Shipments to the U.S., the country’s biggest market, tumbled an unprecedented 58.4 percent from a year earlier, the Finance Ministry said today in Tokyo. Automobile exports tumbled 70.9 percent.
The collapse signals gross domestic product may shrink this quarter at a similar pace to the annualized 12.1 percent contraction posted in the previous three months, the sharpest since 1974. Prime Minister Taro Aso is compiling his third stimulus package as companies from Toyota Motor Corp. to Panasonic Corp. fire thousands of workers.
“There’s a still of lot of weakness out there; that’s going to be a big drag on production and most people are looking for the first-quarter GDP to be as bad as the previous quarter,” said David Cohen, director of Asian economic forecasting at Action Economics in Singapore. “Japan is as dependent on exports as anybody.”
The Nikkei 225 Stock Average slipped 0.7 percent at the morning close in Tokyo. Panasonic and Sony Corp., the world’s biggest consumer electronics makers, led the declines.
The yen traded at 97.83 per dollar from 98.25 before the report. The currency has weakened 7.3 percent this year, offering some relief to exporters whose profits were eroded by its 23 percent gain in 2008.
Sharpest Since 1980
Last month’s drop in exports was the sharpest since at least 1980, when the government started to keep comparable data. Economists predicted a 47.6 percent decline.
Toyota, forecasting its first net loss in 59 years, yesterday said overseas shipments plunged 69 percent in February.
Demand fell across all regions. Exports to Europe dropped a record 54.7 percent, shipments to Asia declined 46.3 percent and goods sent to China slumped 39.7 percent.
Imports fell a record 43 percent, helping Japan post its first trade surplus in five months. The 82.4 billion yen ($842 million) surplus was still 91.2 percent lower than the same month a year earlier.
Sentiment among Japan’s largest manufacturers probably fell to a 33-year low this month, economists predict the Bank of Japan’s Tankan survey will show next week.
World leaders from the Group of 20 economies will meet in London on April 2 to forge a common response to the financial crisis that spawned the global recession. Japan is siding with the U.S. in urging more fiscal stimulus, while European governments favor stricter rules for financial markets.
Worst Recession
Finance Minister Kaoru Yosano said on March 22 that a new stimulus package of as much as 20 trillion yen, double the amount pledged since October, is “not out of line” as the world’s second-biggest economy heads for its worst recession since 1945. The spending would add to public debt already estimated at 170 percent of gross domestic product.
“There’s been a structural shock to the manufacturing sector,” said Hiroshi Shiraishi, an economist at BNP Paribas in Tokyo. “Yes, the government can create demand temporarily, but that can’t fill the export gap forever.”
Japan has become more reliant on exports in the past decade, making it especially vulnerable to changes in global commerce, which the World Trade Organization forecasts will shrink 9 percent this year, the most since World War II. During Japan’s expansion of 2002 to 2007, exports as a portion of GDP rose to 15.6 percent from 10.4 percent.
Fared Worse
Asia’s largest economy fared worse last month than its neighbors.

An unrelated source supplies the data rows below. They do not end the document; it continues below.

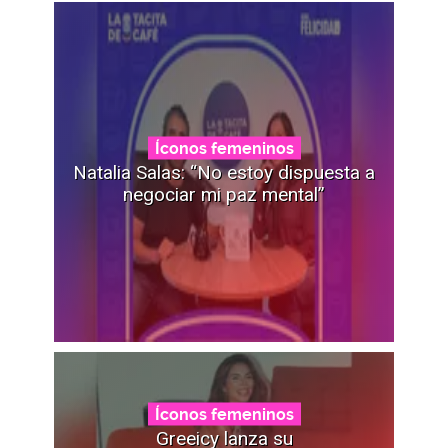
Íconos femeninos
Natalia Salas: “No estoy dispuesta a
negociar mi paz mental”
Íconos femeninos
Greeicy lanza su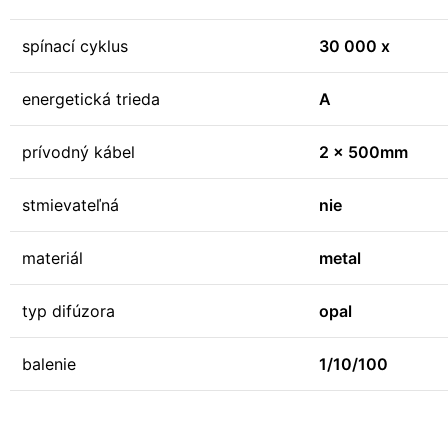
spínací cyklus
30 000 x
energetická trieda
A
prívodný kábel
2 x 500mm
stmievateľná
nie
materiál
metal
typ difúzora
opal
balenie
1/10/100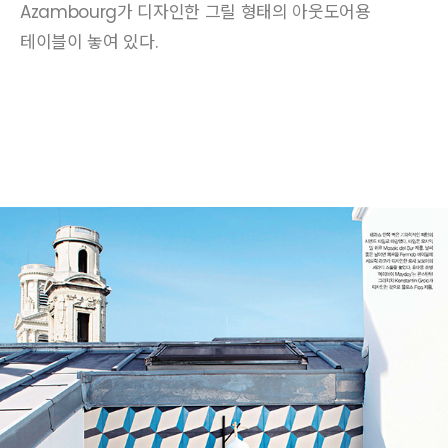
Azambourg가 디자인한 그릴 형태의 아웃도어용
테이블이 놓여 있다.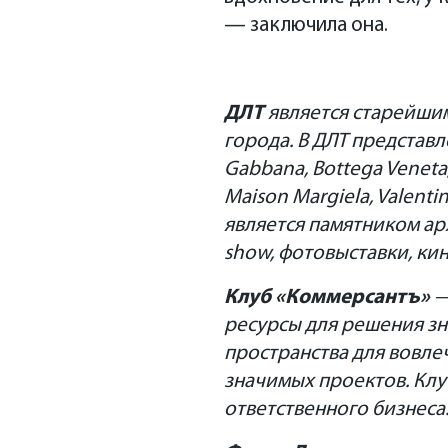
— заключила она.
ДЛТ
является старейши
города. В ДЛТ представ
Gabbana, Bottega Veneta, 
Maison Margiela, Valent
является памятником ар
show, фотовыставки, ки
Клуб «Коммерсантъ»
ресурсы для решения зн
пространства для вовле
значимых проектов. Клу
ответственного бизнеса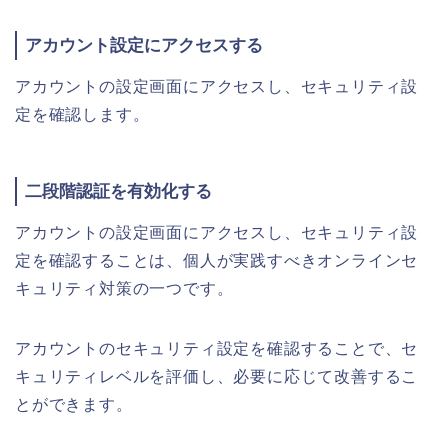
アカウント設定にアクセスする
アカウントの設定画面にアクセスし、セキュリティ設
定を確認します。
二段階認証を有効化する
アカウントの設定画面にアクセスし、セキュリティ設
定を確認することは、個人が実践すべきオンラインセ
キュリティ対策の一つです。
アカウントのセキュリティ設定を確認することで、セ
キュリティレベルを評価し、必要に応じて改善するこ
とができます。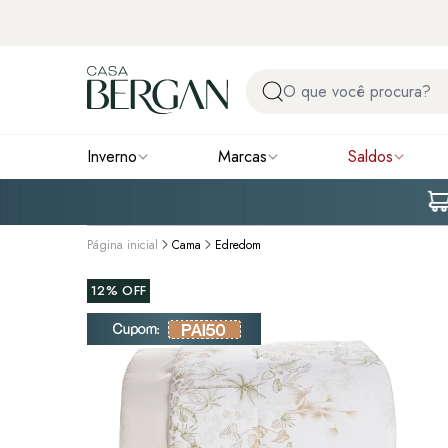
Inverno
Marcas
Saldos
Página inicial
Cama
Edredom
12%
OFF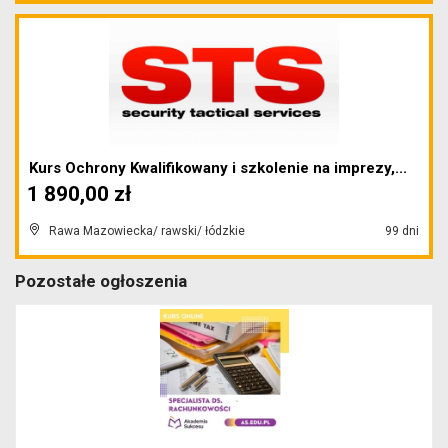
Kurs Ochrony Kwalifikowany i szkolenie na imprezy,...
1 890,00 zł
Rawa Mazowiecka/ rawski/ łódzkie
99 dni
Pozostałe ogłoszenia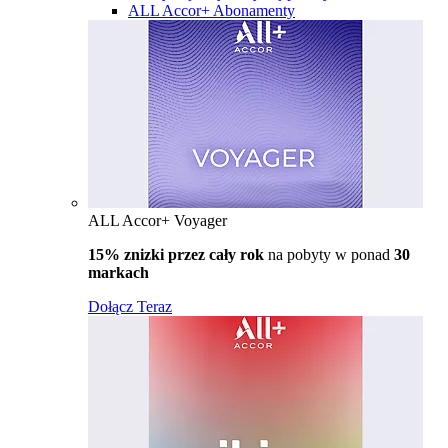
ALL Accor+ Abonamenty
ALL Accor+ Voyager
15% znizki przez cały rok
na pobyty w ponad
30
markach
Dołącz Teraz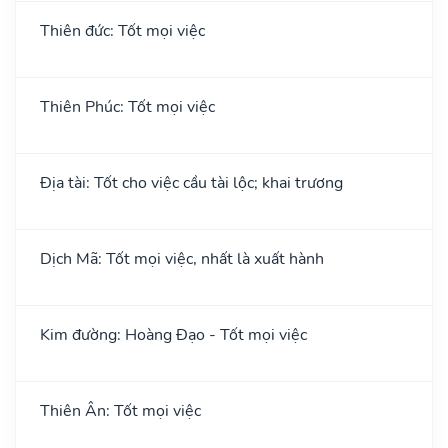
Thiên đức: Tốt mọi việc
Thiên Phúc: Tốt mọi việc
Địa tài: Tốt cho việc cầu tài lộc; khai trương
Dịch Mã: Tốt mọi việc, nhất là xuất hành
Kim đường: Hoàng Đạo - Tốt mọi việc
Thiên Ân: Tốt mọi việc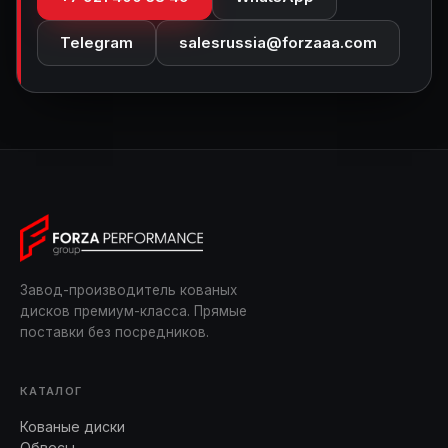
Telegram
salesrussia@forzaaa.com
Завод-производитель кованых
дисков премиум-класса. Прямые
поставки без посредников.
КАТАЛОГ
Кованые диски
Обвесы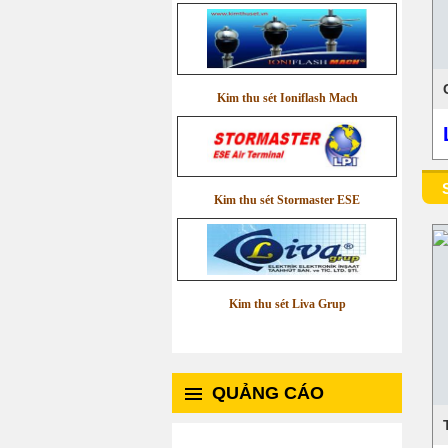
Kim thu sét Ioniflash Mach
Kim thu sét Stormaster ESE
Kim thu sét Liva Grup
QUẢNG CÁO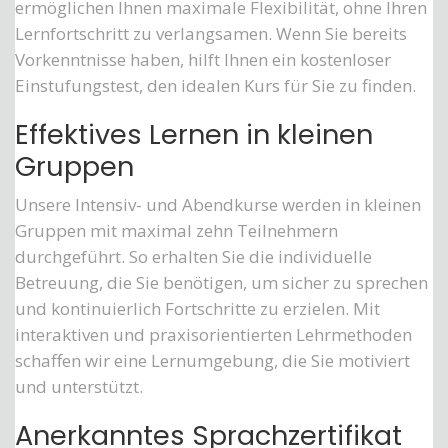
ermöglichen Ihnen maximale Flexibilität, ohne Ihren
Lernfortschritt zu verlangsamen. Wenn Sie bereits
Vorkenntnisse haben, hilft Ihnen ein kostenloser
Einstufungstest, den idealen Kurs für Sie zu finden.
Effektives Lernen in kleinen
Gruppen
Unsere Intensiv- und Abendkurse werden in kleinen
Gruppen mit maximal zehn Teilnehmern
durchgeführt. So erhalten Sie die individuelle
Betreuung, die Sie benötigen, um sicher zu sprechen
und kontinuierlich Fortschritte zu erzielen. Mit
interaktiven und praxisorientierten Lehrmethoden
schaffen wir eine Lernumgebung, die Sie motiviert
und unterstützt.
Anerkanntes Sprachzertifikat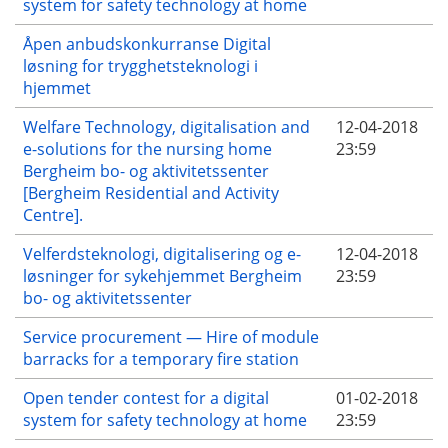
system for safety technology at home
Åpen anbudskonkurranse Digital
løsning for trygghetsteknologi i
hjemmet
Welfare Technology, digitalisation and
12-04-2018
e-solutions for the nursing home
23:59
Bergheim bo- og aktivitetssenter
[Bergheim Residential and Activity
Centre].
Velferdsteknologi, digitalisering og e-
12-04-2018
løsninger for sykehjemmet Bergheim
23:59
bo- og aktivitetssenter
Service procurement — Hire of module
barracks for a temporary fire station
Open tender contest for a digital
01-02-2018
system for safety technology at home
23:59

Exports from South Korea fell 17.1 percent, about half the pace of the decline in the previous month. Taiwan’s shipments slid 28.6 percent after dropping a record 44.1 percent in January.
“The fact that these other countries are doing a little better might give Japan some encouragement that world demand is bottoming out,” said Action Economics’ Cohen. “It should only be a matter of time before Japan shows the same stabilization.”
There are signs that China, Japan’s second-largest overseas market, is stabilizing. The World Bank said last week that government spending on roads, power grids and housing is “working” to take up the slack left by plunging exports.
“For some sectors like the chemical and raw-material industries, they’re seeing some rebound in demand coming from China,” said BNP’s Shiraishi. “Basically, demand for key industries -- transportation machinery, electronics, general machinery -- those aren’t recovering.”